Cellule Car-T “peptide-centriche” contro i tumori solidi

Un gruppo di ricerca dell'Università della Pennsylvania ha pubblicato uno studio su Nature in cui mostra i risultati contro il neuroblastoma, di una Car-T che ha come target i frammenti proteici nelle cellule tumorali. Gli autori prevedono i primi trial clinici entro il 2023

car-t tumori solidi

Proseguono le ricerche per sviluppare la prima terapia Car-T contro i tumori solidi. Ad aprire una nuova strada per centrare l’obiettivo questa volta è un team di ricerca del Children’s Hospital of Philadelphia (Chop) dell’Università della Pennsylvania (la stessa Penn ha collaborato con Novartis per lo sviluppo della terapia Car-T Kymriah oggi in clinica) che ha messo a punto un nuovo tipo di cellule Car-T che hanno come target le proteine all’interno delle cellule tumorali.

Le Car-T “peptidiche-centriche”

Le attuali terapie Car-T, sono indicate solamente per i tumori del sangue, complice anche la mancanza di antigeni tumore-specifici (target delle cellule T) sui tumori solidi. Le cellule Car-T “peptidiche-centriche” sviluppate dal tema statunitense invece, danno la caccia a frammenti di proteine ​​correlate al tumore, rese accessibili al sistema immunitario grazie al complesso maggiore di istocompatibilità (Major Histocompatibility Complex, Mhc) che presentano l’antigene. Testate contro il neuroblastoma derivato dal paziente nei topi, la nuova Car-T ha eliminato selettivamente il tumore, come riportano i ricercatori nello studio pubblicato su Nature.

Lo studio della Penn

Nei tumori solidi, la maggior parte delle proteine responsabili della crescita e della sopravvivenza del tumore risiede nei nuclei delle cellule tumorali, e non sulla superficie cellulare come avviene per i tumori ematologici. Tuttavia, il team Chop ha pensato che alcuni peptidi specifici del tumore derivati da oncoproteine chiave potessero essere presi di mira con Car sintetici peptide-centrici (PC). Esaminando un ampio database genomico di campioni di neuroblastoma, i ricercatori hanno identificato 7.608 peptidi accessibili alle cellule T. Hanno ristretto il pool di peptidi unici per il neuroblastoma e che avevano un ruolo essenziale nella crescita del tumore e avevano una forte capacità di legame con l’Mhc.

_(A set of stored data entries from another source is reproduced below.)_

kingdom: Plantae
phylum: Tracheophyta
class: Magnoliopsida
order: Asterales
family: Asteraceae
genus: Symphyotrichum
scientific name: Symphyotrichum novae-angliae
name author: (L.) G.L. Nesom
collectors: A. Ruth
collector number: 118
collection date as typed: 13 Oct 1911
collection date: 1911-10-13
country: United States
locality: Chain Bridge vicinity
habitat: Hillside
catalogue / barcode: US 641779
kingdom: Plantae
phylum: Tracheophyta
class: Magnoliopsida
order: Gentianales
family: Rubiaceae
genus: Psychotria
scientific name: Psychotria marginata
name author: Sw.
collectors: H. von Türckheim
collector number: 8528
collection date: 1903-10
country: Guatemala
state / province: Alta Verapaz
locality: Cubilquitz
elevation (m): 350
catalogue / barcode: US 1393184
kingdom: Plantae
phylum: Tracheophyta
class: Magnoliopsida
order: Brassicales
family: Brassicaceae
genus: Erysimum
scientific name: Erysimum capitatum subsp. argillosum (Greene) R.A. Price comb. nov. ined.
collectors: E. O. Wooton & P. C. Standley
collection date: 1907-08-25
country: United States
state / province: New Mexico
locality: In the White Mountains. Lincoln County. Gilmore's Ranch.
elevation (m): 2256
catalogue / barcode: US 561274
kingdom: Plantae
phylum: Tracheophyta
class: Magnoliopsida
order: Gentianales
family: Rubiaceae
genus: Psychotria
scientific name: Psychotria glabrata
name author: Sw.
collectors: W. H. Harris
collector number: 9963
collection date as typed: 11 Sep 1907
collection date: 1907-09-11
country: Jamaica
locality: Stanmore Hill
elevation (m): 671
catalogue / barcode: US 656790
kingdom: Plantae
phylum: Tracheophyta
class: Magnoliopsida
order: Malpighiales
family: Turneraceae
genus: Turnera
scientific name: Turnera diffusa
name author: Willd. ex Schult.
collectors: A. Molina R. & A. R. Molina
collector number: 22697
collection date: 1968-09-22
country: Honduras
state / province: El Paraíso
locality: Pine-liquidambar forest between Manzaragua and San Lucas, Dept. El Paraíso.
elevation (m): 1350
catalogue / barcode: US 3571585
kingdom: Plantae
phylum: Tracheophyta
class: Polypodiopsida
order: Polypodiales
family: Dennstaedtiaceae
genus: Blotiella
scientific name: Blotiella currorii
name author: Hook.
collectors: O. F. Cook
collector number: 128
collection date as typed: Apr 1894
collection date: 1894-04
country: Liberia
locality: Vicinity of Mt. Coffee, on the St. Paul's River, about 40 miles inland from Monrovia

I risultati sul neuroblastoma

La ricerca ha portato a identificare come migliore target un peptide non mutato derivato dal gene PHOX2B, per cui Myrio è stata incaricata di selezionare costrutti Pc-Car in grado di legarsi specificamente al relativo complesso peptide-Mhc. Nei topi trapiantati con tumori neuroblastoma derivati ​​dal paziente, il trattamento con le cellule Car-T ha portato a risposte tumorali complete come ha riferito il team.

Trial clinici entro il 2023

La scoperta potrebbe aprire una gamma molto più ampia di bersagli terapeutici per l’immunoterapia oncologica come ha precisato il team di ricerca.  John Maris, autore senior dello studio e professore di pediatria alla Perelman School of Medicine di Penn, ha affermato di essere al lavoro con la biotech australiana Myrio Therapeutics, per trasferire la nuova Car-T negli studi clinici alla fine del 2022 o all’inizio del 2023.